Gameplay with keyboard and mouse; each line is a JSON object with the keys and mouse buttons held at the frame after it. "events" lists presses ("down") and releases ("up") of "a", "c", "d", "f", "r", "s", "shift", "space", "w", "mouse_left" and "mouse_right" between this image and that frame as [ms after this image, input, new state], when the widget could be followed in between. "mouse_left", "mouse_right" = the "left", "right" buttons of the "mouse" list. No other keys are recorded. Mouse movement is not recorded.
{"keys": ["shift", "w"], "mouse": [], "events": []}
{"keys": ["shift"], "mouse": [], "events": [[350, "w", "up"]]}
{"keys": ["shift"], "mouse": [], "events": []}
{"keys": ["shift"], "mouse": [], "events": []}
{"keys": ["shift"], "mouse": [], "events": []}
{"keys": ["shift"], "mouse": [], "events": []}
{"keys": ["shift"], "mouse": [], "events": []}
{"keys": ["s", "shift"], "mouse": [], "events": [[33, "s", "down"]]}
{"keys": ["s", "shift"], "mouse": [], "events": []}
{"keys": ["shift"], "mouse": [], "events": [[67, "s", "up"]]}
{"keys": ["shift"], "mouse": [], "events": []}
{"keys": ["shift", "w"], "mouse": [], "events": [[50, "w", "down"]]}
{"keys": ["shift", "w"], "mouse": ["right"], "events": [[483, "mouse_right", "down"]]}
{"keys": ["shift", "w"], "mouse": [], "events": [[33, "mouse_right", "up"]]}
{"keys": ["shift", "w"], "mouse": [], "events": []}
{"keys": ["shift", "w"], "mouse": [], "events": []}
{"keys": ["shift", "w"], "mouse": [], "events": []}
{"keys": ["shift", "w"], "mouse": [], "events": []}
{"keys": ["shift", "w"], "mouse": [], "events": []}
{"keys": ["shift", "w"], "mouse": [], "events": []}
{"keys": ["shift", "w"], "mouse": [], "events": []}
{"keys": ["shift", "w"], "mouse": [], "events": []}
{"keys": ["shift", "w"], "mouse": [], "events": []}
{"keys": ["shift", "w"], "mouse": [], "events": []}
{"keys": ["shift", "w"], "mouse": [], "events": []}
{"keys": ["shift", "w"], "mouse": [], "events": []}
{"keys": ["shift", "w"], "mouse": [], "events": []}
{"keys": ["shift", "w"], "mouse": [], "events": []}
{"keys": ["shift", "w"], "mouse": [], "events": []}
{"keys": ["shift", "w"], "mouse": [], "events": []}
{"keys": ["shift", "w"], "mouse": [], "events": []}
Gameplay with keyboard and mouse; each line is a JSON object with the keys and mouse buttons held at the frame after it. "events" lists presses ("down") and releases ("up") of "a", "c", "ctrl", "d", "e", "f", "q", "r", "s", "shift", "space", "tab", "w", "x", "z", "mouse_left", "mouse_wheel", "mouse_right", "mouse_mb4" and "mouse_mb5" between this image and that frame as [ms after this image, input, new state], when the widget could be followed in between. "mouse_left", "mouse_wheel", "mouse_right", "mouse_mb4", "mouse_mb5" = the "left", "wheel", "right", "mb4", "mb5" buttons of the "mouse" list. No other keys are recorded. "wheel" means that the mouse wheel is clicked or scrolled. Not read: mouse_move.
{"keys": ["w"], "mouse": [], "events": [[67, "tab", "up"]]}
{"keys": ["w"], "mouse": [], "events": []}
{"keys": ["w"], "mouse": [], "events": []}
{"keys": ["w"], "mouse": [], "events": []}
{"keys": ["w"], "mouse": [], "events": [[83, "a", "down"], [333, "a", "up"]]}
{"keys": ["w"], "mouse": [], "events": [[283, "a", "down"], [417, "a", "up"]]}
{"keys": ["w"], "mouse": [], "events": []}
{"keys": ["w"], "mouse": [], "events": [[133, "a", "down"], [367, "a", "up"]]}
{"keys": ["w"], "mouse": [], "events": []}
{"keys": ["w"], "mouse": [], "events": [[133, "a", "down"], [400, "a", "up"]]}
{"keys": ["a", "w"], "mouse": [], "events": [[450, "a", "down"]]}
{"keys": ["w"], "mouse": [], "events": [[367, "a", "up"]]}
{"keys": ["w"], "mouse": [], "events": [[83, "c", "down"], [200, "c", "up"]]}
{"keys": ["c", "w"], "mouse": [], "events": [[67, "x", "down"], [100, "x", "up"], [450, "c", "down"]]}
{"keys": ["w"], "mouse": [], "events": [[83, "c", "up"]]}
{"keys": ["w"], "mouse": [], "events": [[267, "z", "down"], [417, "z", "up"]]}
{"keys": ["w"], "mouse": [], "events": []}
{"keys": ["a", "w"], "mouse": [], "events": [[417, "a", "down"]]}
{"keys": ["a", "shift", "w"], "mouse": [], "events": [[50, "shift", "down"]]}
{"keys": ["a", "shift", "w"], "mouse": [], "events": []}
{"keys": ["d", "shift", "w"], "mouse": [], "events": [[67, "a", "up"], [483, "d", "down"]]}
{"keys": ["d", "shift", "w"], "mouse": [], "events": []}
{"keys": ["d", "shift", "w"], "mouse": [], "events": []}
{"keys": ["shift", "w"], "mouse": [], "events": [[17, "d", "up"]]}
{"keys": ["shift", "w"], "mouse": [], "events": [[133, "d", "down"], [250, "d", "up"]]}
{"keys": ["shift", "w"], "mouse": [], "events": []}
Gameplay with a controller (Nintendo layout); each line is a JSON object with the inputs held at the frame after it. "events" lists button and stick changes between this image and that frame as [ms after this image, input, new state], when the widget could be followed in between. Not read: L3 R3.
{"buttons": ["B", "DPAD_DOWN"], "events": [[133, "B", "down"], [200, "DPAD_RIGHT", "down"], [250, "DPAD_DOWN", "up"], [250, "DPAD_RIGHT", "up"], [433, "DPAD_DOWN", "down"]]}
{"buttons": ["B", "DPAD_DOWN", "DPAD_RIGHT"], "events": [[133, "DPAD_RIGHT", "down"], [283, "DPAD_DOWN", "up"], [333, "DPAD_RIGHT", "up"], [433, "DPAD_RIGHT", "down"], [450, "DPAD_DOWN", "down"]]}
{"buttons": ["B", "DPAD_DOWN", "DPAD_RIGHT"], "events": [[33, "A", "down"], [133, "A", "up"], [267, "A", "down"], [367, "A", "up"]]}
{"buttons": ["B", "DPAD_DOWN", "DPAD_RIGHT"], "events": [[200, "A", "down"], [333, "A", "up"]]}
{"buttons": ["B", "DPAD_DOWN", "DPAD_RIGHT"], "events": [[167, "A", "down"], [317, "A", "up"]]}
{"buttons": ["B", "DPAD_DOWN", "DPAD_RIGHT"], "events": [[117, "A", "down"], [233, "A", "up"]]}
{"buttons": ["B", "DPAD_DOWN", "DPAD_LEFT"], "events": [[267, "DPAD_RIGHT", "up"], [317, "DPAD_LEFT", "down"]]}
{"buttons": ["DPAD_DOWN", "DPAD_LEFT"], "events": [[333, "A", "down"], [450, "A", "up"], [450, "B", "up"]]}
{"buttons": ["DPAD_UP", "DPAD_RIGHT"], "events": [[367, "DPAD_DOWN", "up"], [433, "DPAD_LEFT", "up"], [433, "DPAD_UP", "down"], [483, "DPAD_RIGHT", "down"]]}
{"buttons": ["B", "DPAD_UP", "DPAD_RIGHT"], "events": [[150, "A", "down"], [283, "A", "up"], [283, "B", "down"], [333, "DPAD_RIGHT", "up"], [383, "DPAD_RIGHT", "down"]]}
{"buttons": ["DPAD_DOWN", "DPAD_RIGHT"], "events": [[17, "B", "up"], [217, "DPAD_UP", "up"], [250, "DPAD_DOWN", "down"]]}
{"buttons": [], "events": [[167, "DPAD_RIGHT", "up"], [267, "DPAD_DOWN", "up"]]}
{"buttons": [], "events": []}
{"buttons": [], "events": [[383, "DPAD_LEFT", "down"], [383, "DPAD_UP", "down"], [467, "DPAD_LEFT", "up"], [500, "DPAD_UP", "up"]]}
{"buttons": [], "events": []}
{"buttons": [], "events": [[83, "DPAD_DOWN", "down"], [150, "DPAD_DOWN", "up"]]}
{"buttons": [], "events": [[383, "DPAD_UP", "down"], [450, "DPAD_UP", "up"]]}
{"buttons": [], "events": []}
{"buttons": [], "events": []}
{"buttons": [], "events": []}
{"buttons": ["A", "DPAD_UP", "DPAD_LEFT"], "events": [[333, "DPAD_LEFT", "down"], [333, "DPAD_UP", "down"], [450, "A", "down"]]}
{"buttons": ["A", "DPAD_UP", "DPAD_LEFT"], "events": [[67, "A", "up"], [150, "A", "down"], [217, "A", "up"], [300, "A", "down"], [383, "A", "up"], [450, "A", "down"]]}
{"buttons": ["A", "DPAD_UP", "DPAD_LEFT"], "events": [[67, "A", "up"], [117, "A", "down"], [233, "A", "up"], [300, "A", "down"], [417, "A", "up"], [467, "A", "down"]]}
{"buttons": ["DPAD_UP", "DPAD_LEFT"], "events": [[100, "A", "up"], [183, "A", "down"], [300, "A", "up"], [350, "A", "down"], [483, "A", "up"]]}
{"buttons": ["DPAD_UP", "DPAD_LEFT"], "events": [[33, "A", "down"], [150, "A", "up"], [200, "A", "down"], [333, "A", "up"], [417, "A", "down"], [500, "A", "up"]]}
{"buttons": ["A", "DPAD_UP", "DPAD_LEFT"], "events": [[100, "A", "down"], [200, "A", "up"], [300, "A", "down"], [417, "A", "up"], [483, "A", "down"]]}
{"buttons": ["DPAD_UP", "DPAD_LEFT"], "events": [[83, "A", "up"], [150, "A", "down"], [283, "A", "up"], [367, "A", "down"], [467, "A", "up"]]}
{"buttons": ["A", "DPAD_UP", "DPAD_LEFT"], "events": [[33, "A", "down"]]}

_ _ _

■ **Exercise**
Copy out each line of the entries where the word "recorded" is found.

■ **Response**
Gameplay with keyboard and mouse; each line is a JSON object with the keys and mouse buttons held at the frame after it. "events" lists presses ("down") and releases ("up") of "a", "c", "d", "f", "r", "s", "shift", "space", "w", "mouse_left" and "mouse_right" between this image and that frame as [ms after this image, input, new state], when the widget could be followed in between. "mouse_left", "mouse_right" = the "left", "right" buttons of the "mouse" list. No other keys are recorded. Mouse movement is not recorded.
Gameplay with keyboard and mouse; each line is a JSON object with the keys and mouse buttons held at the frame after it. "events" lists presses ("down") and releases ("up") of "a", "c", "ctrl", "d", "e", "f", "q", "r", "s", "shift", "space", "tab", "w", "x", "z", "mouse_left", "mouse_wheel", "mouse_right", "mouse_mb4" and "mouse_mb5" between this image and that frame as [ms after this image, input, new state], when the widget could be followed in between. "mouse_left", "mouse_wheel", "mouse_right", "mouse_mb4", "mouse_mb5" = the "left", "wheel", "right", "mb4", "mb5" buttons of the "mouse" list. No other keys are recorded. "wheel" means that the mouse wheel is clicked or scrolled. Not read: mouse_move.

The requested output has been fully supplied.